Principal's online posts on burkas, Islam lead education minister to step in
Minister Mitzie Hunter will meet with York school board to discuss handling of 'racism'
Education Minister Mitzie Hunter will meet with the leadership of the York Region District School Board (YRDSB) after one of its principals shared links on Facebook that some parents and students say are offensive to Muslims.
"It's very important to me that parents know that issues of racism are not tolerated in our schools," said Hunter, who confirmed on Tuesday the meeting would take place "in the next few days."
The posts, shared on the Facebook page of Ghada Sadaka, an elementary school principal at Sir Wilfrid Laurier Public School in Markham, were pulled down after complaints surfaced in September.
Since then, anger has mounted among parents and community members over what they believe is a lack of transparency in the YRDSB's handling of the issue.
The school board confirmed to CBC News in October that an investigation had taken place, but declined to disclose the results. In an email, Trustee Billy Pang said that because the probe was of "a personnel nature," he is not in a position to share any details.

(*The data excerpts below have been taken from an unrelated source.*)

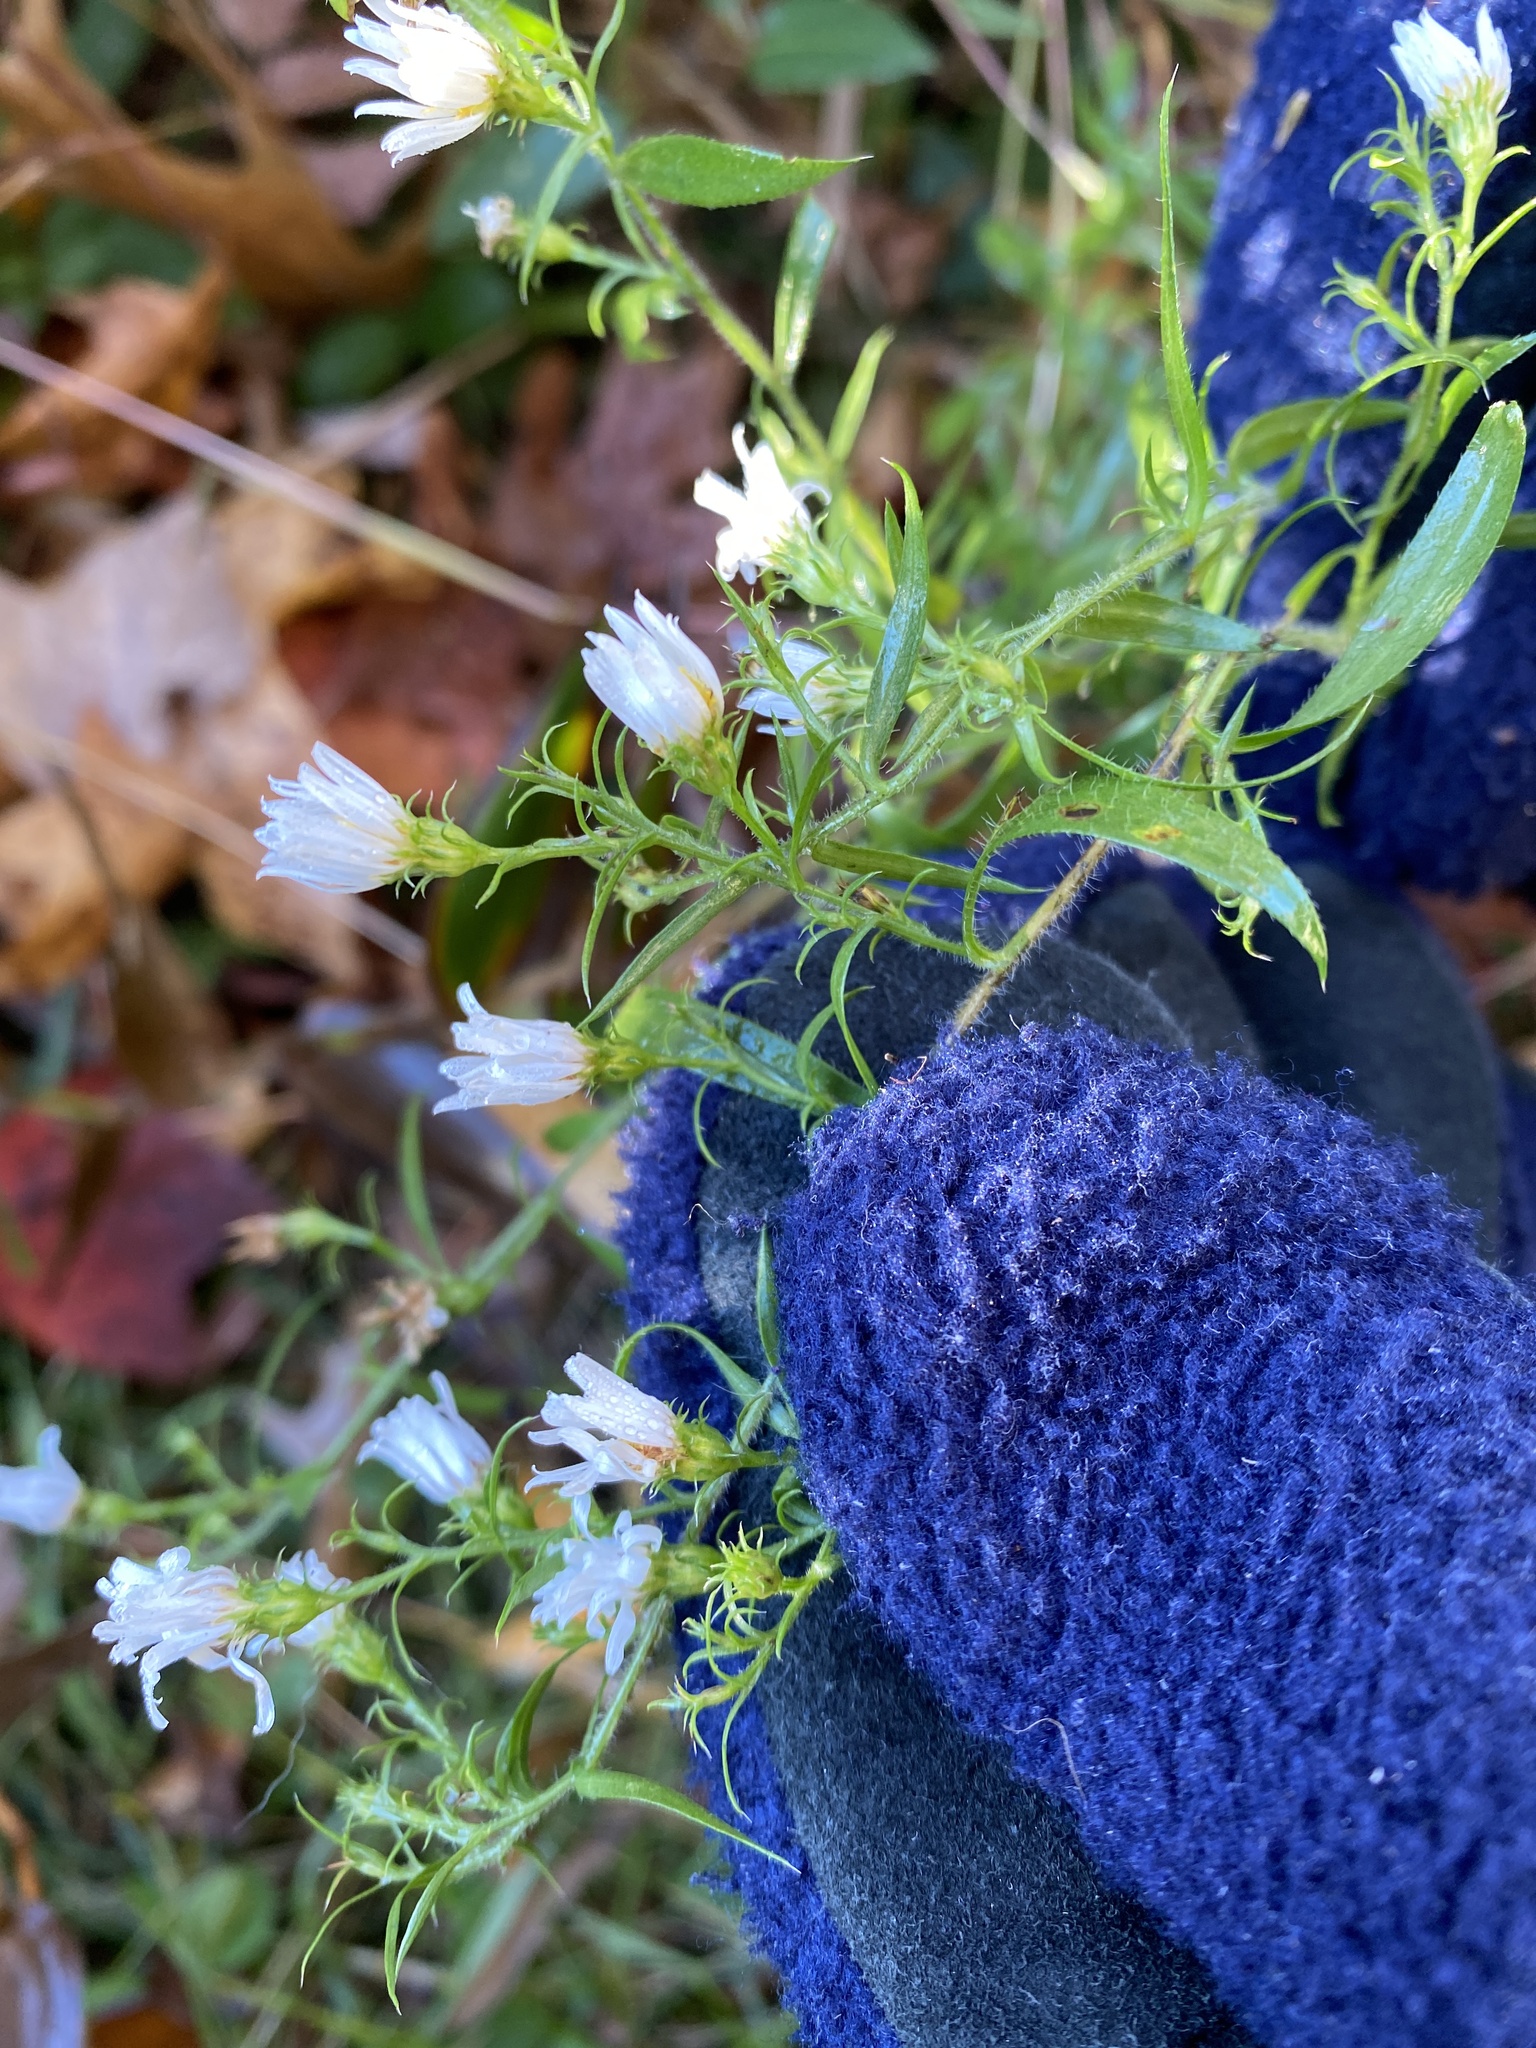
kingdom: Plantae
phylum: Tracheophyta
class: Magnoliopsida
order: Asterales
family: Asteraceae
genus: Symphyotrichum
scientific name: Symphyotrichum pilosum
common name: Awl aster
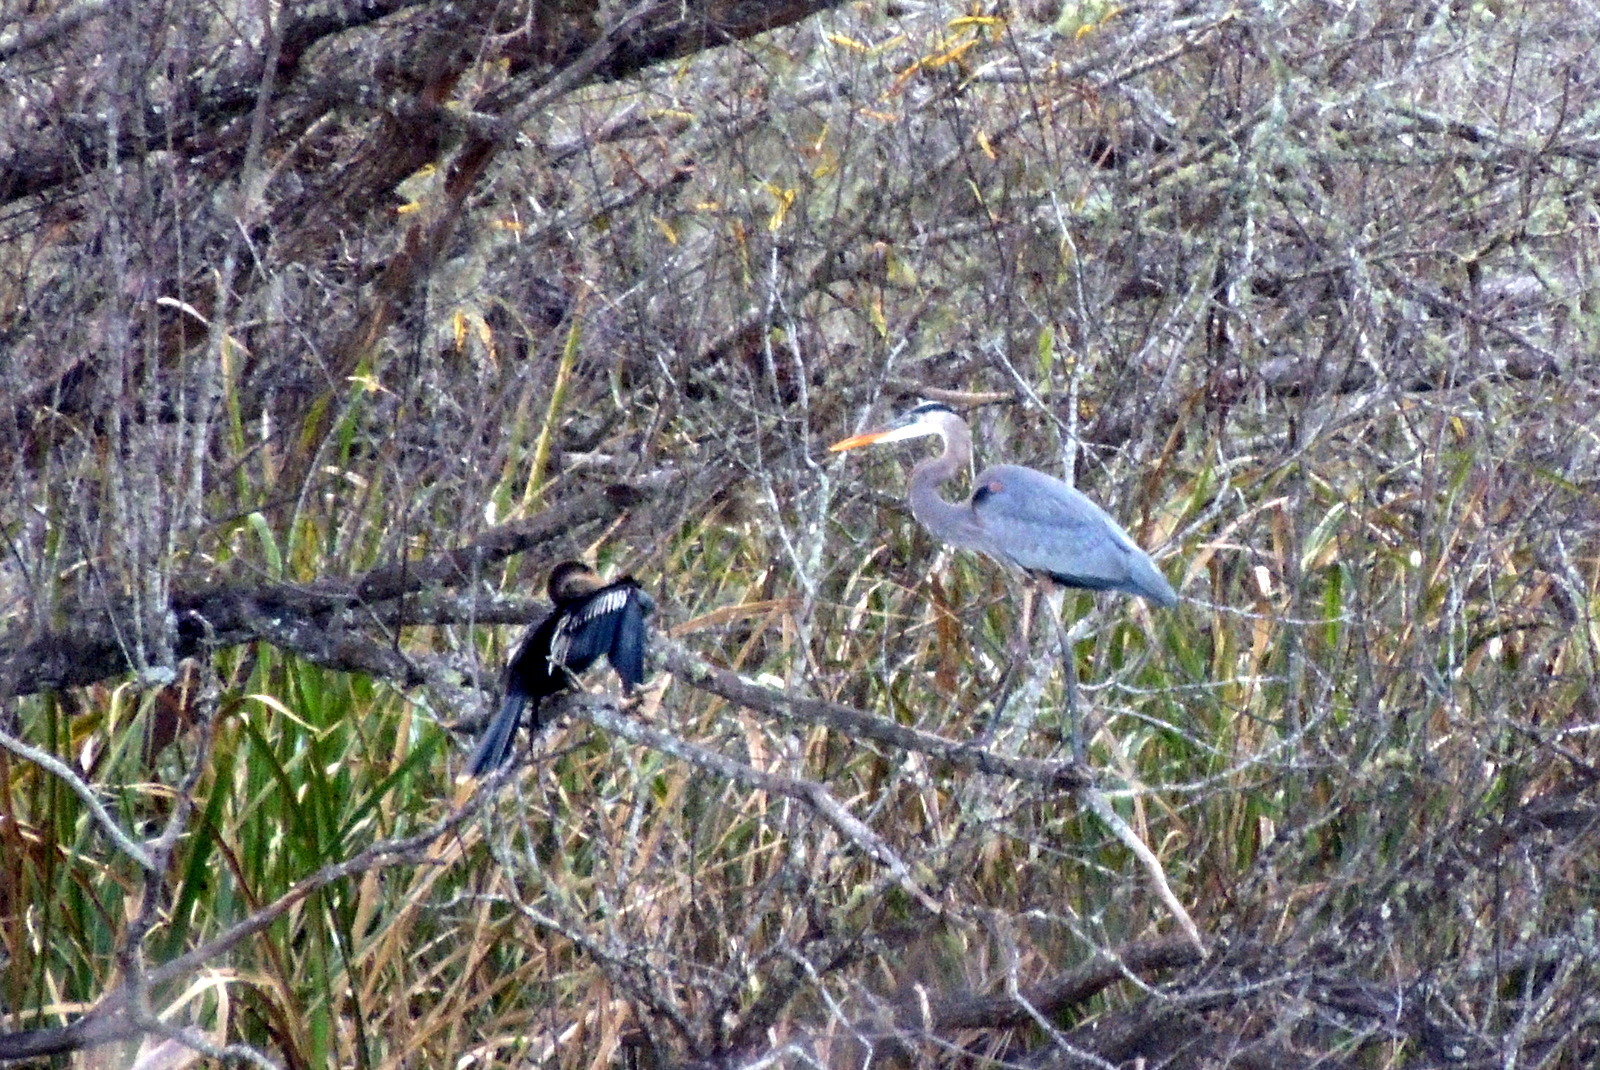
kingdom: Animalia
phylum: Chordata
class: Aves
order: Pelecaniformes
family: Ardeidae
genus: Ardea
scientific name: Ardea herodias
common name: Great blue heron
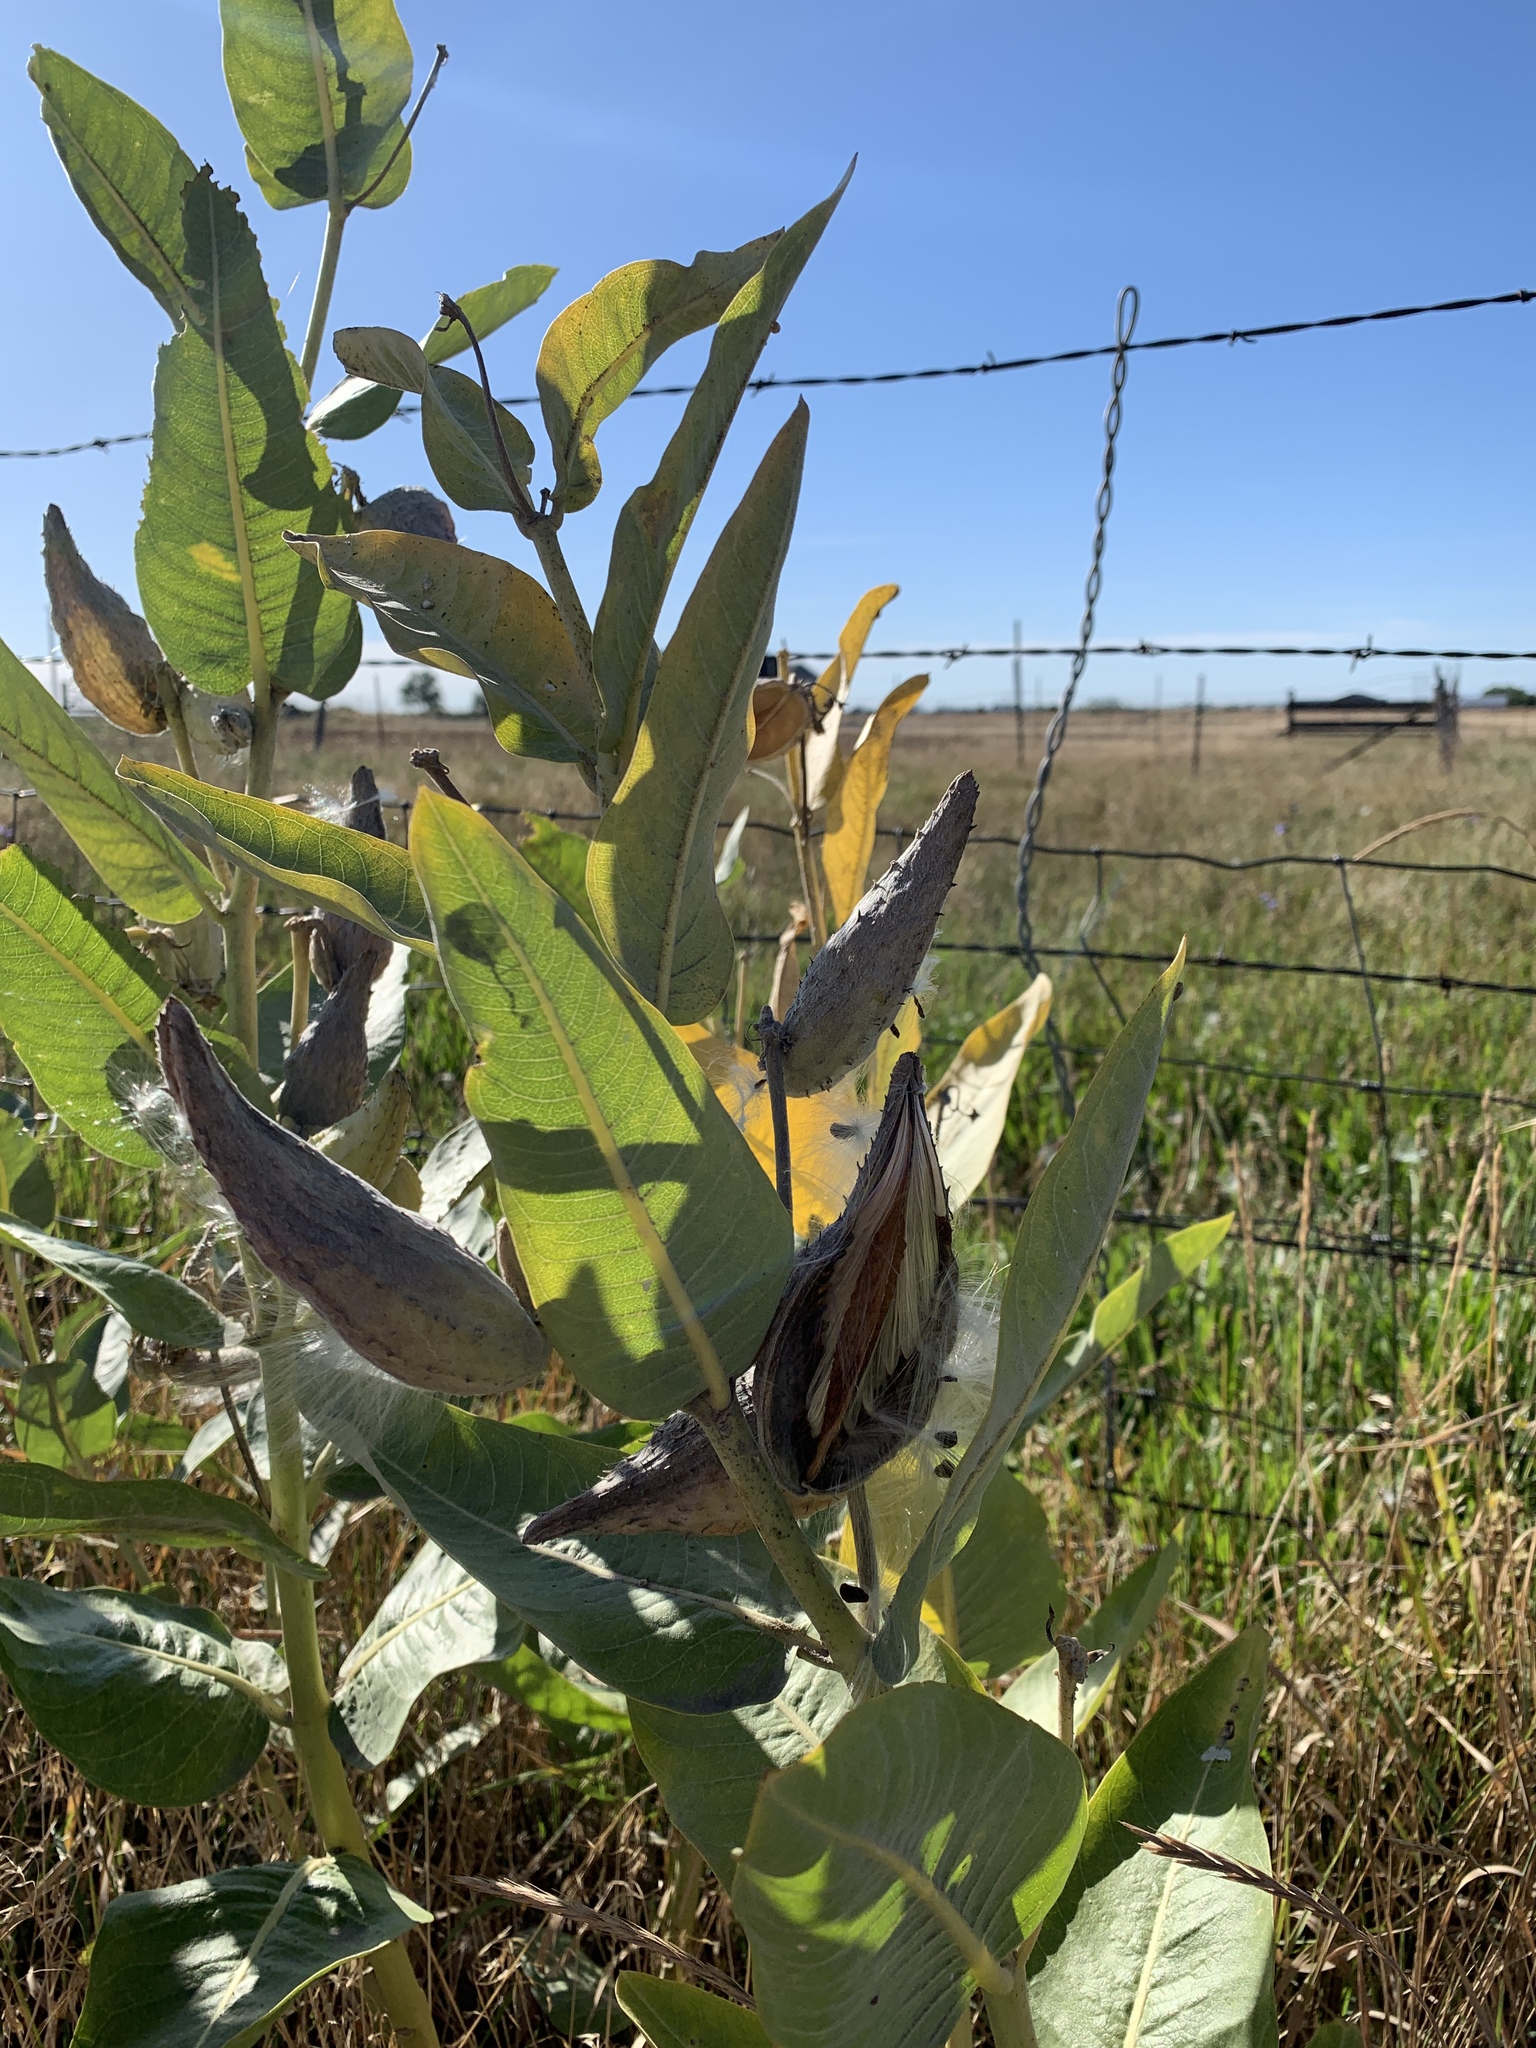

That prompted one concerned parent to say that she felt "stonewalled" by the process.
Open letter to Hunter asks her to 'intervene'
Hunter's plan to meet with York board leadership comes after she received an open letter signed by community leaders, community members and the Ontario Federation of Labour.
The letter criticizes the school board's refusal to share the results of its investigation into Sadaka's posts, saying that a "culture of fear" is growing inside of the YRDSB and arguing that the posts are part of a larger problem with race in the school board.
The letter ends with a request that Hunter and Associate Education Minister Indira Naidoo-Harris "please intervene."
York board says meeting has been in the works for months
Licinio Miguelo, a spokesperson for the YRDSB, said that they have yet to confirm a meeting with the minister, but that his board first requested to meet with Hunter months ago, when she was appointed.
"We would welcome the opportunity to meet with her," he said, declining to confirm if Hunter's office had been in touch with the board in the last two days or discuss the specifics of what would be talked about when the meeting takes place.
"If she were to ask us questions, we would certainly answer," he said.
Facebook posts discussed burkas, refugees, Islam
The original complaints were sparked by several links shared on Sadaka's page, including one that suggested that burkas should be banned in Europe since bikinis were banned in Muslim countries and a post that promised to tell "the truth about refugees."
In another post, Sadaka shared a CNN video about Islam in Britain, adding her own comment: "This has to go viral. Share and post! Oh Lord."
At the time the story broke, Sadaka told the Toronto Star: "I appreciate your questions, but for any further information you will have to go through the board office.".
The Ontario College of Teachers sent CBC News a link in late October confirming that Sadaka was still a member in good standing, and had not had her credentials revoked.